La question a résonné auprès de certains car Sinner est né à San Candido, dans le Tyrol du Sud, une région d’origine historiquement germanophone qui est devenue partie intégrante de l’Italie après la Première Guerre mondiale. Cette double identité culturelle a parfois suscité des débats à son sujet, mais Sinner est resté constamment clair sur sa position sur son identité.
Le soutien des supporters italiens était évident tout au long de la semaine. Une grande partie de Court Rainier III était remplie de fans vêtus de bleu azzurri, brandissant des banderoles avec des messages comme « Go Inner », « The Sinners » et « We support Sinner ».
Sinner a capitalisé sur cette énergie, utilisant à la fois le soutien du public et son élan pour progresser dans le tournoi. Avant de battre Carlos Alcaraz en finale, il avait déjà facilement battu des adversaires coriaces comme Alexander Zverev et Felix Auger-Aliassime lors des premiers tours.
Son service solide a fait une différence notable en finale, ce que son adversaire a également reconnu pendant le match. Sinner a terminé la finale en démontrant l’endurance mentale qui est devenue sa marque de fabrique.
« Ça compte beaucoup pour moi » – Sinner revient sur sa victoire historique à Monte-Carlo
Dans l’interview sur le terrain qui a suivi le match, Jannik Sinner a parlé franchement de l’importance de sa victoire et de sa condition physique à la fin du tournoi.
« Ça compte beaucoup pour moi. En même temps, le classement est secondaire. Je suis très heureux de remporter au moins un grand trophée sur cette surface. Je ne l’ai jamais fait avant. Ça compte beaucoup pour moi », partagea Sinner alors que la foule acclamait autour de lui.
Sinner avait eu du mal en huitièmes de finale contre Tomas Machac, où il a pris un temps mort médical en plein match et a perdu un set au tie-break, mettant fin à sa série de 37 victoires consécutives dans les tournois Masters.

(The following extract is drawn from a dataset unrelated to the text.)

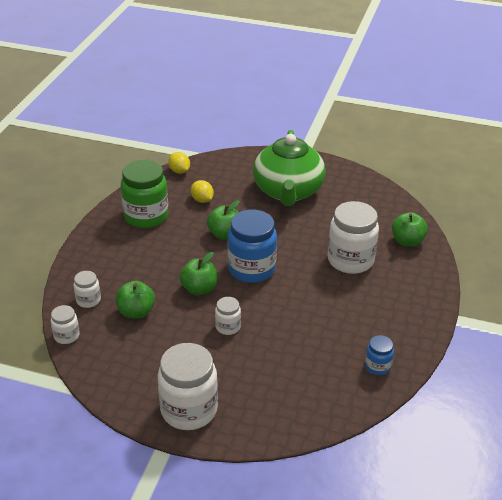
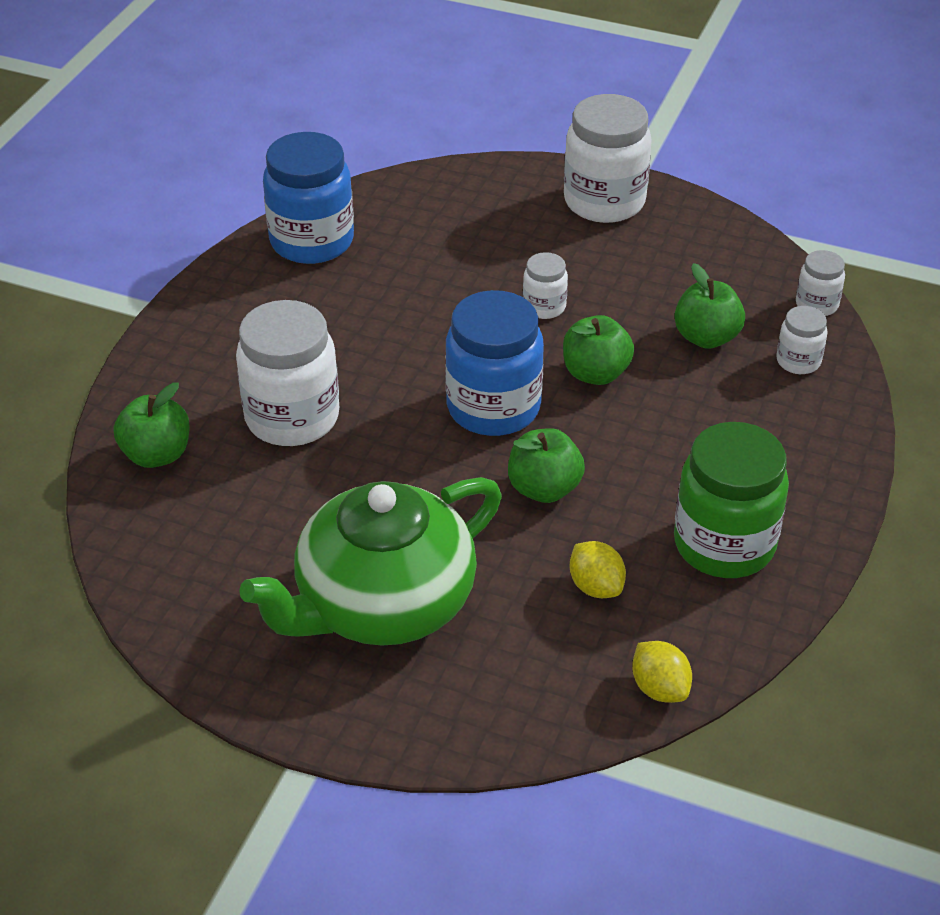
camera: 175 degrees left, 5 degrees up
(288, 191) = (382, 604): green teapot -> green teapot turned 135 degrees counterclockwise
(377, 366) = (312, 241): blue jar -> blue jar, size x2.03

Il a développé des moments clés de la finale, se rappelant comment, malgré un retard de 1-3 dans le deuxième set contre Alcaraz, il a réussi à élever son niveau. Le joueur espagnol, qui a commis 45 fautes non provoquées dans un climat venteux, n’a pas réussi à suivre le rythme.
« Je me sentais proche lors des matchs retour. J’avais le sentiment que les nouvelles boules m’aidaient. Le changement de balle était à 2-1. J’ai essayé de rester là mentalement, d’essayer de continuer à pousser. Je me sentais un peu fatigué, mais j’ai essayé de garder le bon état d’esprit. Avoir ce trophée avec moi signifie beaucoup maintenant. C’est un tournoi complètement différent. Je viens ici, je dors à la maison, et tout. Ça compte beaucoup », expliqua-t-il.
La référence à « dormir chez lui » était notable, car Sinner réside à Monaco, faisant de Monte-Carlo l’un des rares événements du calendrier auquel il participe sans les complications du voyage et de l’hébergement.
Avec le titre et le classement numéro 1 assurés, Sinner ne se précipite pas pour revenir sur le terrain. Il sautera l’Open de Barcelone, auquel participera son principal rival Alcaraz la semaine prochaine, et se dirigera directement vers le Mutua Madrid Open. Son objectif principal reste la préparation pour Roland-Garros.
Cette longue période de récupération entre Monte-Carlo et Madrid lui permettra de se préparer adéquatement pour ce qui promet d’être la période la plus importante du tennis avant Roland-Garros.
Quatre titres Masters 1000 consécutifs. Numéro 1 mondial repris. Et la saison de la terre battue ne fait que commencer.